**Action item**: Images are to be left out; everything else in the listing should be repeated exactly.

····················

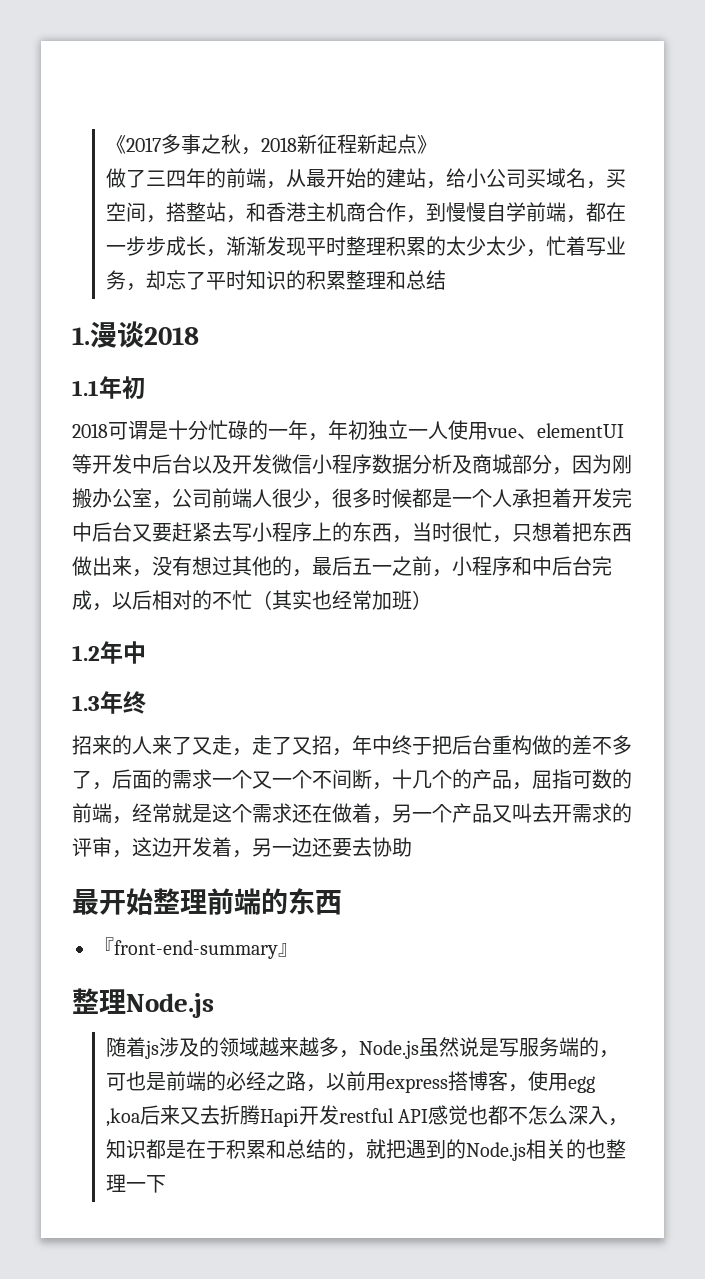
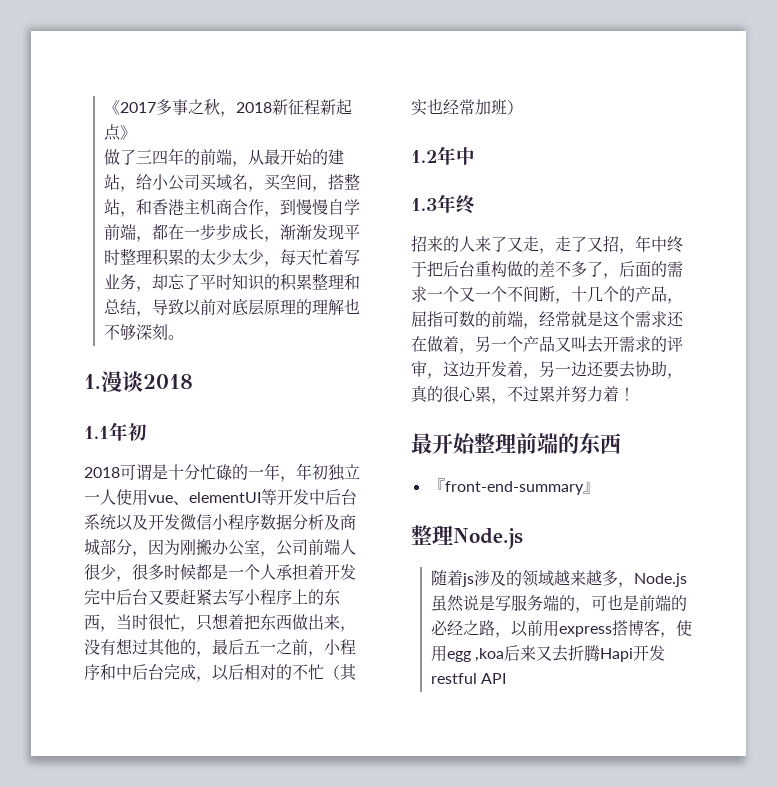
(546, 253) none -> [279,249,312,266] 每天
(446, 280) none -> [135,298,360,317] [103,324,184,341] ，导致以前对底层原理的理解也不够深刻。
(192, 464) none -> [84,514,116,530] 系统
(412, 847) none -> [667,373,683,379] [411,385,635,404] ，真的很心累，不过累并努力着！
[427,1105,628,1126] [105,1139,626,1161] [105,1174,166,1193] 感觉也都不怎么深入，知识都是在于积累和总结的，就把遇到的Node.js相关的也整理一下 -> (507, 678) none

····················

**Task result**:
(546, 253) none -> [279,249,312,266] 每天
(446, 280) none -> [135,298,360,317] [103,324,184,341] ，导致以前对底层原理的理解也不够深刻。
(192, 464) none -> [84,514,116,530] 系统
(412, 847) none -> [667,373,683,379] [411,385,635,404] ，真的很心累，不过累并努力着！
[427,1105,628,1126] [105,1139,626,1161] [105,1174,166,1193] 感觉也都不怎么深入，知识都是在于积累和总结的，就把遇到的Node.js相关的也整理一下 -> (507, 678) none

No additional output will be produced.